DATA EXCERPTS =>
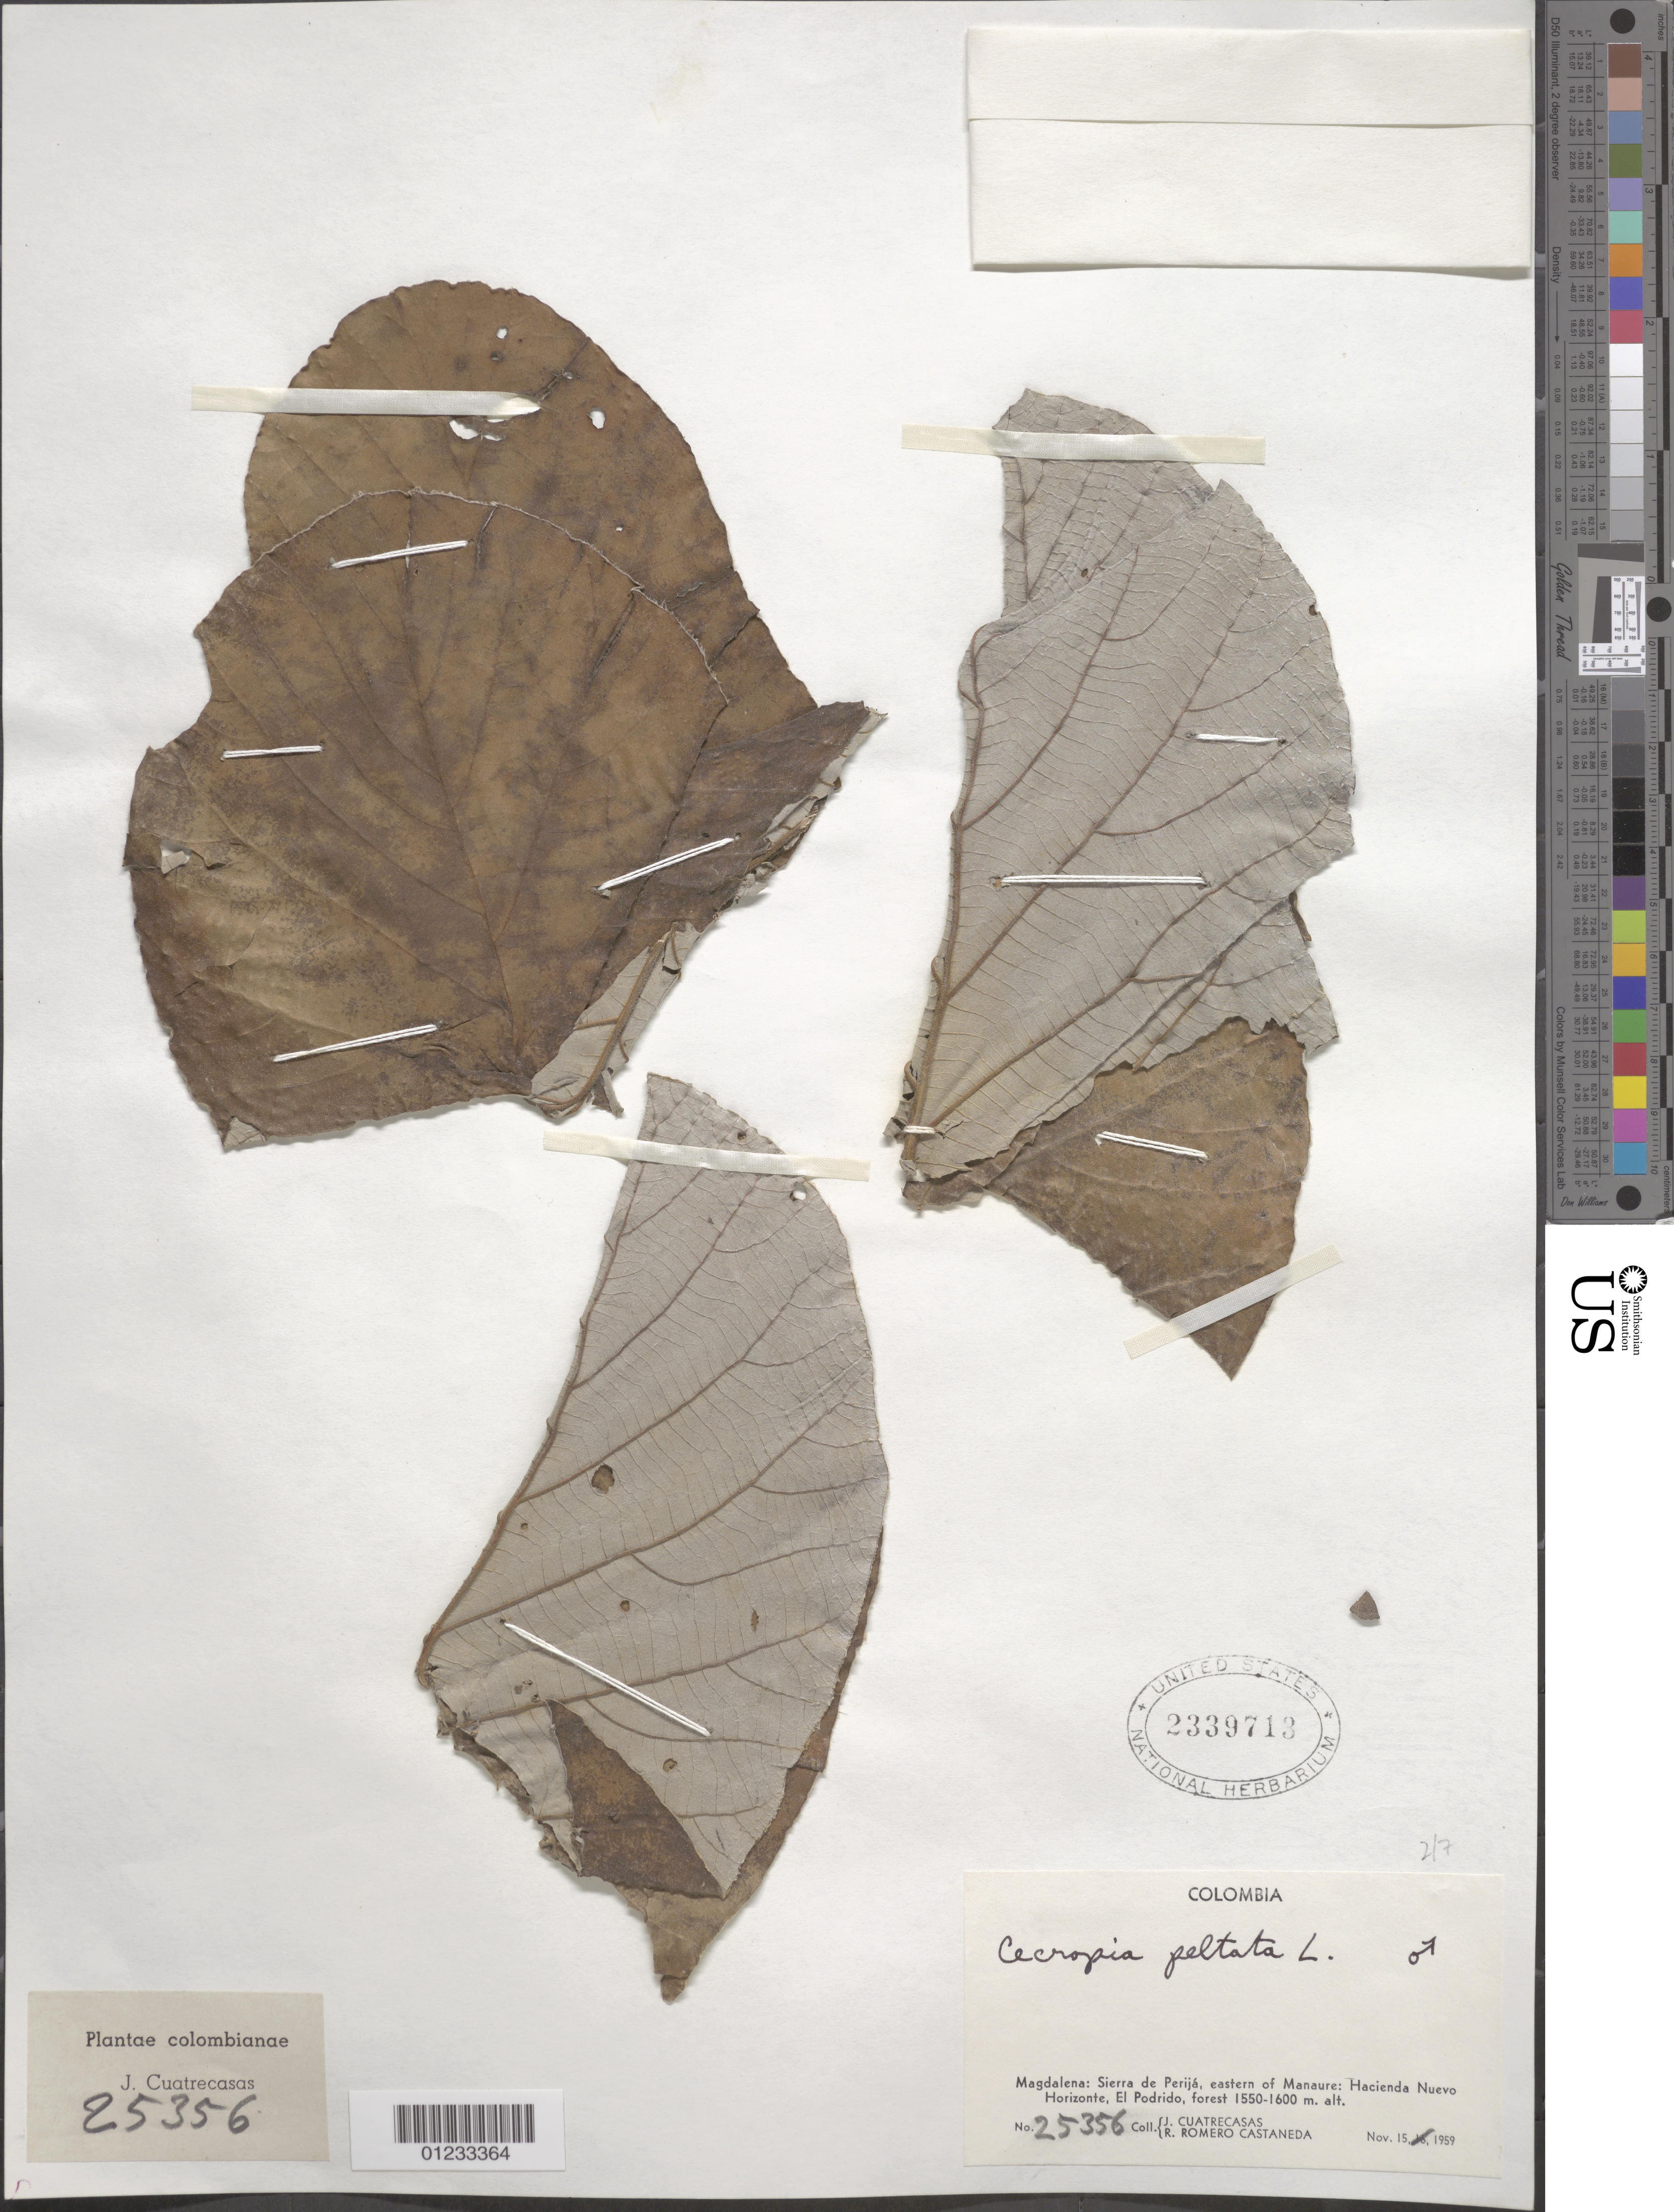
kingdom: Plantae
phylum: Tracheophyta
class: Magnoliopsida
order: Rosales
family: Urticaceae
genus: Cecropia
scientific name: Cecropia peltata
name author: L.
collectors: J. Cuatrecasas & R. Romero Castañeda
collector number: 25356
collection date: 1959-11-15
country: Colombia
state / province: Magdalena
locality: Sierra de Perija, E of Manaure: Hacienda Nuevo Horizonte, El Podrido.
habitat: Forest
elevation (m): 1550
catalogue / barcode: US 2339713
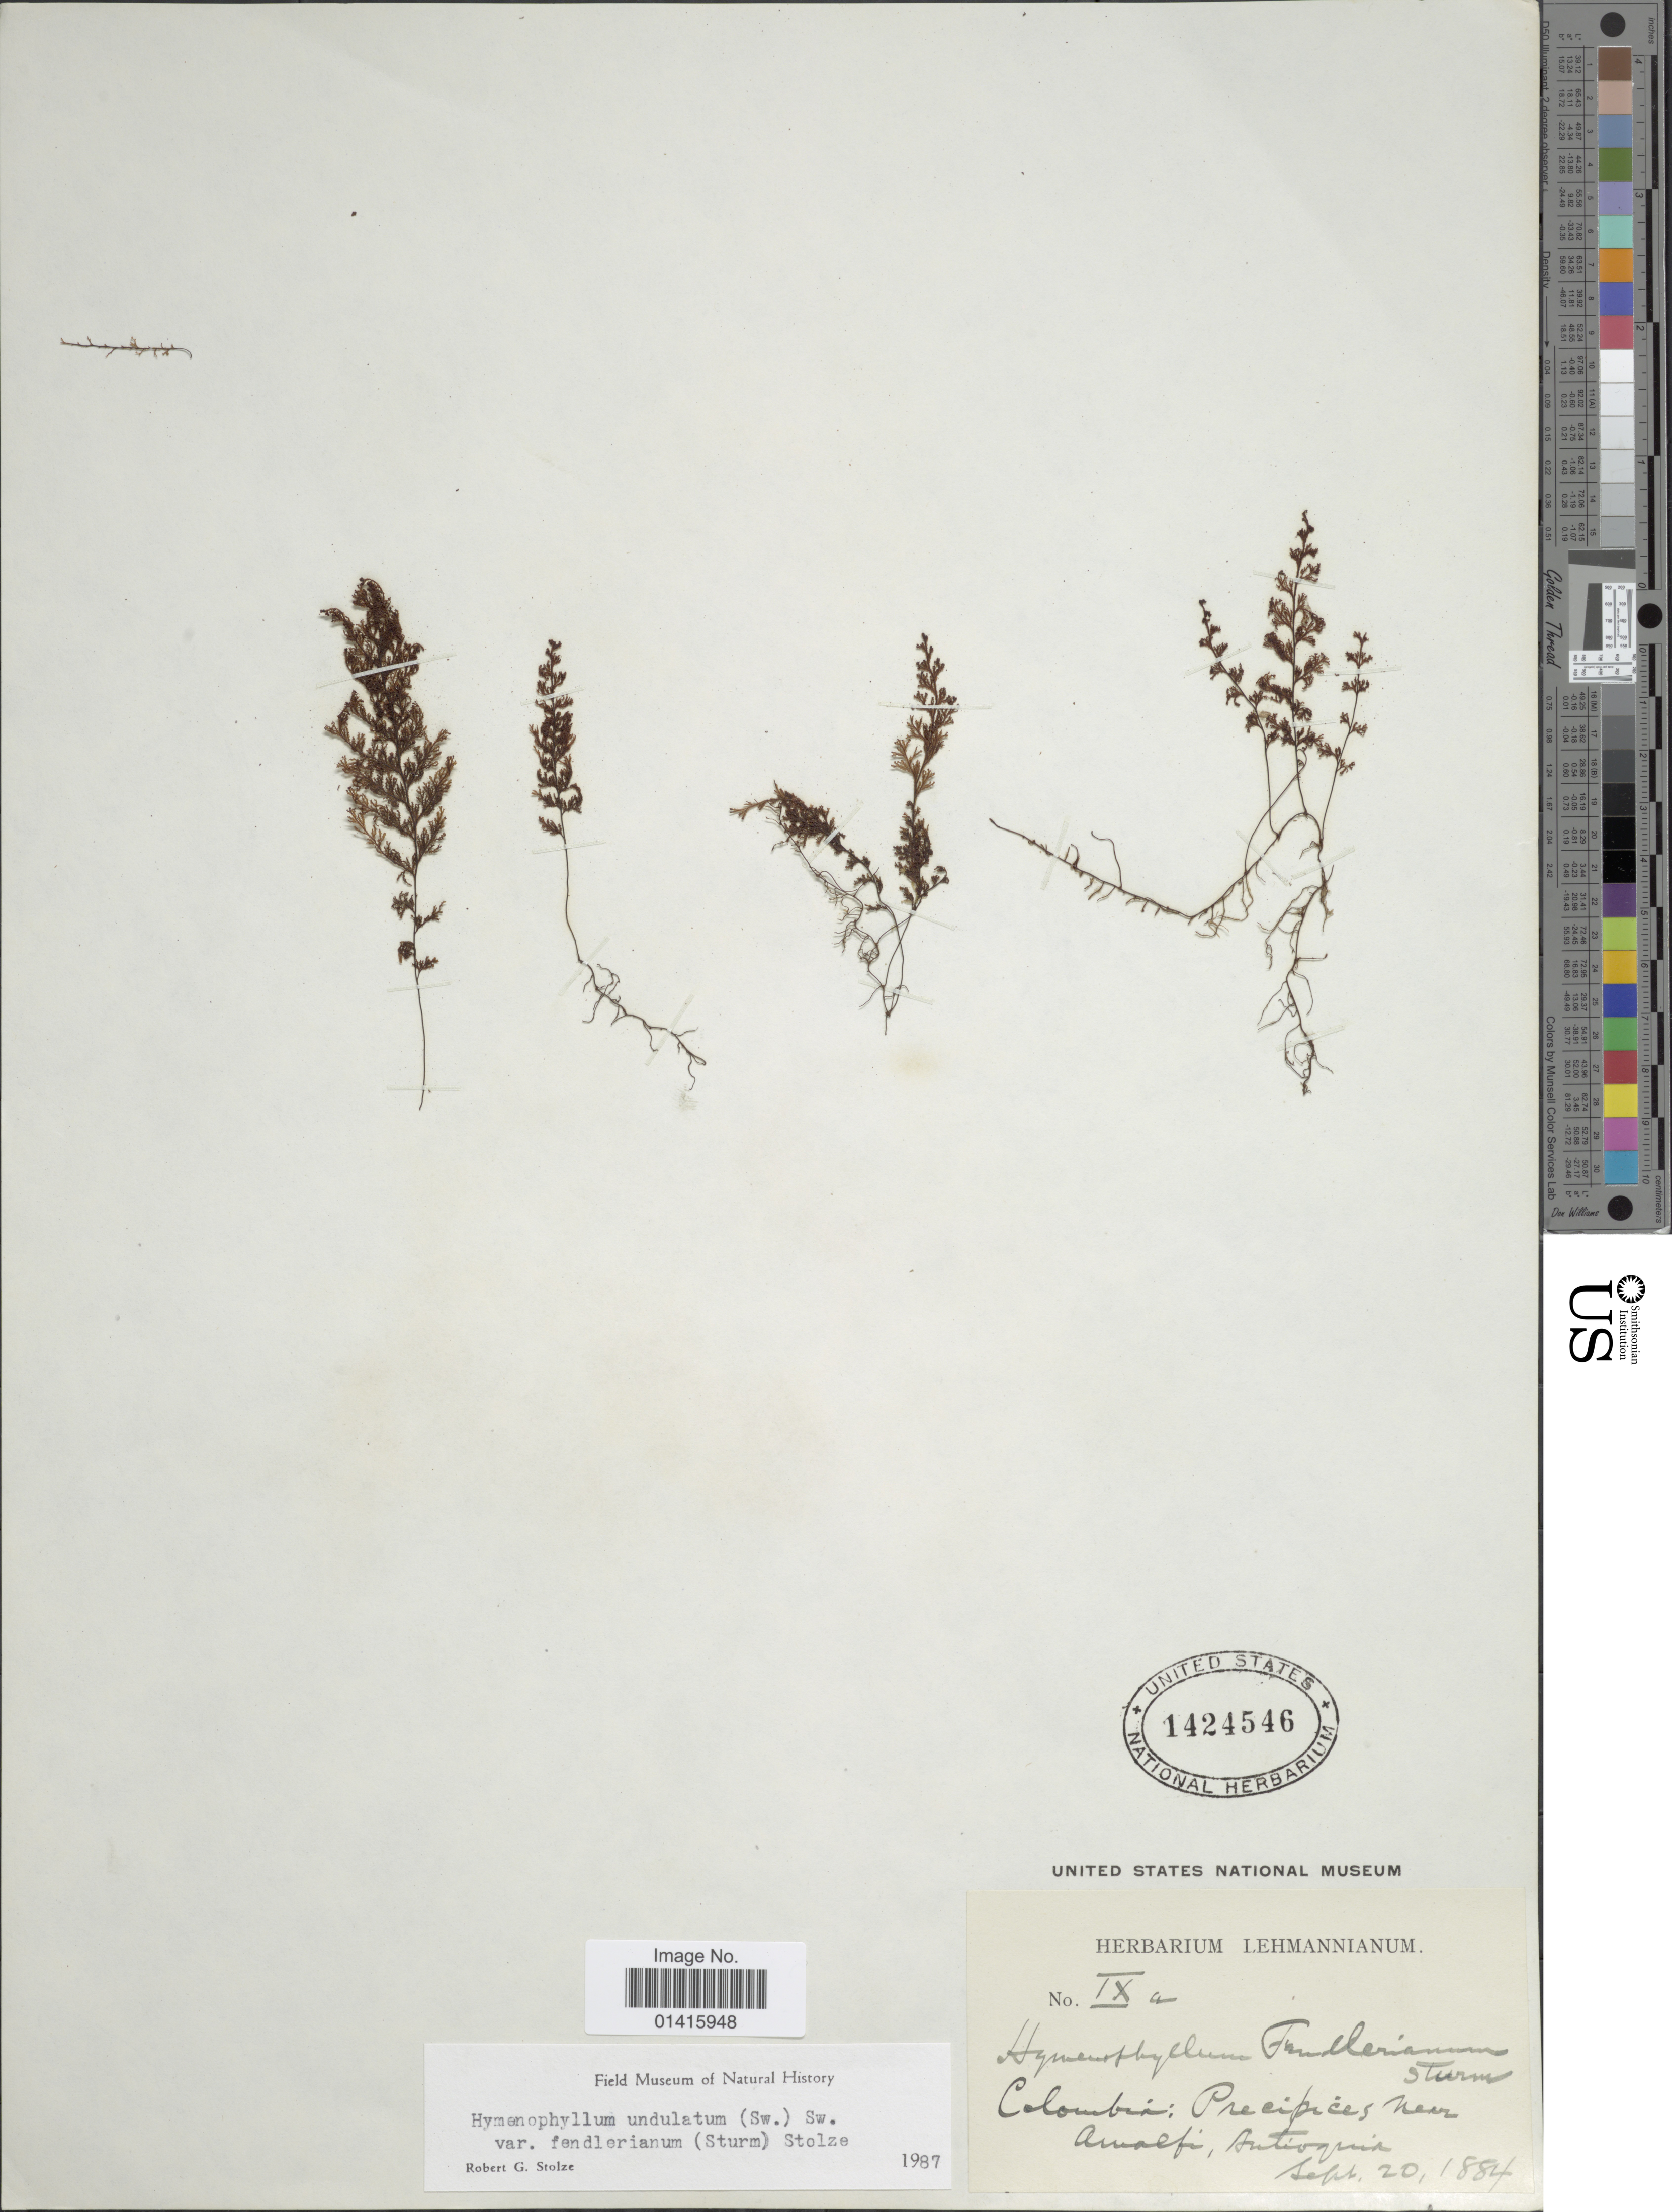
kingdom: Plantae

YOUR INSTRUCTIONS => Reproduce every line of the records above verbatim, leaving out the pictures.

EXERCISE RESULT =>
kingdom: Plantae
phylum: Tracheophyta
class: Magnoliopsida
order: Rosales
family: Urticaceae
genus: Cecropia
scientific name: Cecropia peltata
name author: L.
collectors: J. Cuatrecasas & R. Romero Castañeda
collector number: 25356
collection date: 1959-11-15
country: Colombia
state / province: Magdalena
locality: Sierra de Perija, E of Manaure: Hacienda Nuevo Horizonte, El Podrido.
habitat: Forest
elevation (m): 1550
catalogue / barcode: US 2339713
kingdom: Plantae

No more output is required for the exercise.